The President of the World Bank has warned of the lack of impact in the green bond market so far. Speaking at the World Bank/IMF annual meetings on the weekend, Jim Yong Kim said that the green bond market had “exploded”, but added: “I have to tell you that frankly we haven’t seen a huge impact in either mitigation or adaptation in the poor countries, or even in the low and middle income countries that are emitting the most”.
“People get very excited about these new ideas – green bonds, blue bonds. And I do too,” Yong Kim continued. “But… you’ve got to do the project preparation, you’ve got to put the actual projects on the table, you’ve got to find the ways to de-risk investments, you’ve got to do the policy change. Those things that may be as dull as dishwater are exactly what’s going to determine whether this progresses, because [otherwise] these fads will burn out and will go away.” He added that the World Bank loved the interest in green and blue bonds – and impact investing, “but our assumption has to be that that will never reach the trillions that we need”.
Also speaking at the World Bank annual meetings was Governor of the Bank of England, Mark Carney, who said the asset class brought free benefits with it for investors.
RWE subsidiary Innogy has issued what it claims it the first benchmark green bond from a German corporate. The €850m, 10-year deal has a coupon of 1.25% and proceeds will be used to refinance four on- and offshore wind assets in the UK, Germany and the Netherlands. The notes were issued by Innogy Finance BV and are guaranteed by Innogy SE. Demand was “several times” higher than supply, according to the issuer, and the issue price was 98.987%. Innogy’s framework, which has been assessed by Sustainalytics, includes energy efficiency and green vehicles as well as renewables. Innogy signed its own €2bn credit line last week, making it financially independent from RWE for the first time. RWE issued a bond in 2012 which it said at the time would be used for wind projects, although it didn’t label the deal green.
The Nordic Investment Bank (NIB) has just completed its second annual outing to show investors what they have financed through green bonds. NIB has an environmental bond programme, whose investors include SEB Investment Management and Local Tapiola Asset Management. Each year, the bank takes its green bond buyers to projects that have been financed by the proceeds, including a combined heat and power plant in Stockholm and a platinum-rated LEED building. “For me as a fund manager in the green space, I need both depth and good stories to share with my investors,” said Marianne Gut, a portfolio manager at SEB.

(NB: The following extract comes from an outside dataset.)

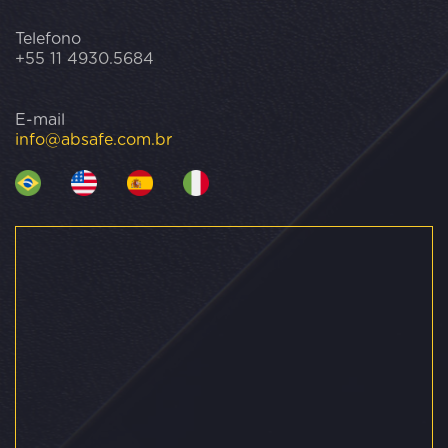
Telefono
+55 11 4930.5684
E-mail
info@absafe.com.br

In the latest in a spate of California-based solar companies to eye the market, Mosaic is preparing to issue its second green securitisation, secured against a pool of residential rooftop systems. According to its second-party review, there will be a series of deals, benefiting from credit enhancements “in the form of overcollateralization [there will be more assets linked to the bond than the principal value of the bond], yield supplement overcollateralization and liquidity reserve”.Kroll Bond Rating Agency assigned a pre-sale rating to the next offering, which will be in four tranches. The ratings range from A to BB+. The total value of the next issuance will be $307.5m, according to the rating – much larger than Mosaic’s debut green deal in February, which raised $139m.

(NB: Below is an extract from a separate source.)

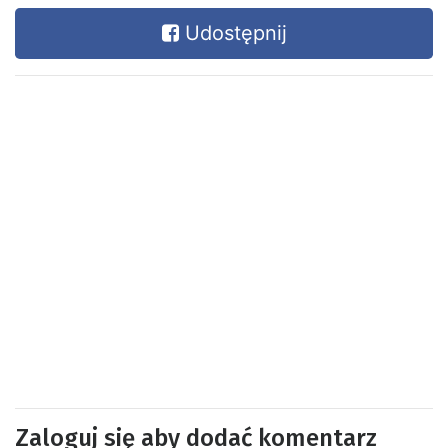
Udostępnij
Zaloguj się aby dodać komentarz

Renew Financial, another California-based clean energy company – although it is registered in the Cayman Islands – is also back in the market. Having first issued in April, Renew Financial – not to be confused with Indian green bond issuer Renew Power – plans to sell a further $207m of green notes next week. They will have a maturity date of 2053, according to Moody’s, which awarded the bonds a GB1 score (meaning “excellent”). The offering will have three tranches and is securitised against a portfolio of residential clean energy assets in California and Florida. The assets are all financed through the Property Assessed Clean Energy (PACE) programme – a US state-backed initiative first implemented in 2008, pioneered by Cisco DeVries, who also founded Renew. Moody’s said “nearly all bond proceeds [are] going to eligible green projects for renewable energy, energy efficiency and water efficiency improvement to residential properties.” It added that the issuer is not “able to track the energy production, energy efficiency improvements or water or resource conservation performance of individual funded projects because the improvements are made to private residential properties whose owners are not required by law or contract to share any such relevant information” making impact reporting difficult.
Hong Kong city’s Chief Executive has said it will issue its first green bonds in the next financial year, in a bid to capitalise on China’s Belt and Road initiative and develop green finance in the city. The plans were announced by Carrie Lam in her first policy address as CEO of Hong Kong’s Special Administrative Region.
Taiwan Power plans to issue up to T$8.5 billion (€240m) in green bonds on the Taiwan Over-the-Counter Exchange, according to reports. The country’s domestic green bond market has only just begun, with modest debut offerings from Bank SinoPac, CTBC Bank, E Sun Commercial Bank and KGI Bank earlier this year. The state-owned company has reportedly applied to the Taipei Exchange to issue labelled green bonds with a maturity of up to ten years.
Fiji’s government has reiterated its plans to issue a green bond. The country’s Prime Minister Voreqe Bainimarama, who is the President of COP23, told audiences at a ‘partnership day’ with government ministers, heads of state and others, that the development of the green bond was underway, and it would be the first in the Pacific region. The Deputy Treasurer of the IFC has previously been reported as commenting on the lack of bankable green projects in Fiji and other small island states.